Me gustan las anotaciones que hace el verano en los muros o en las fachadas de algunos edificios, son cosas que no quiere olvidar de un año a otro. Mide, por ejemplo, la altura de un niño que pasa por delante o la facilidad que tiene la gente para ponerse seria cuando camina sola. Seguro que el verano tiene montones de blocs en su casa, apilados, quemados por el sol, dispuestos a no abrirse nunca jamás a pesar de la curiosidad que trae el aburrimiento en invierno. Cuando estoy dentro de casa me siento observado por él, sé que está en el filo de una sombra muy recta, al otro lado de mi casa. sabe que no tengo ninguna intención de salir a verle ni llevarle un ridículo plato con galletas y agua.
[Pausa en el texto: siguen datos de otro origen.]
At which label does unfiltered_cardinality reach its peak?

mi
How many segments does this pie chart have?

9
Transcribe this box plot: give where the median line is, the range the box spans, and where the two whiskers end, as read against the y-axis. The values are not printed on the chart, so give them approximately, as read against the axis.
Me espera como se espera a una novia, dando paseitos ensimismados, con las manos en los bolsillos o anudadas a la espalda. Puto verano, se las sabe largas. Aquí dentro estoy mejor, tengo un ventilador y una serie de convicciones profundas que me ponen a salvo. Que se las arregle él con sus perros y sus aspersores, con sus canículas y sus fiestas patronales, con sus bicicletas oxidadas a la orilla de un campo de girasoles, con esas cosas que le gusta promover. Yo estoy a la sombra de esta edificación convencional, harto de sus tejemanejes, deseando que pase el tiempo y deje de sudar.
Sin embargo me gusta ver sus anotaciones, su colección de señales que espolvorea por la ciudad buscando cómplices o asentimiento. El verano necesita afirmarse, por eso busca y ordena legiones de seguidores que sean capaces de arrastrarse por él. Sus anotaciones sí, esas no me importa verlas o incluso recibirlas por mail y luego abrir una carpeta para que el año próximo sepa qué cosas han cambiado, qué niños han crecido, que tormentas devastaron qué castillos imaginarios y, sobre todo, tener una prueba arqueológica del paso del tiempo, de no ser así llega un momento en que no me creo nada.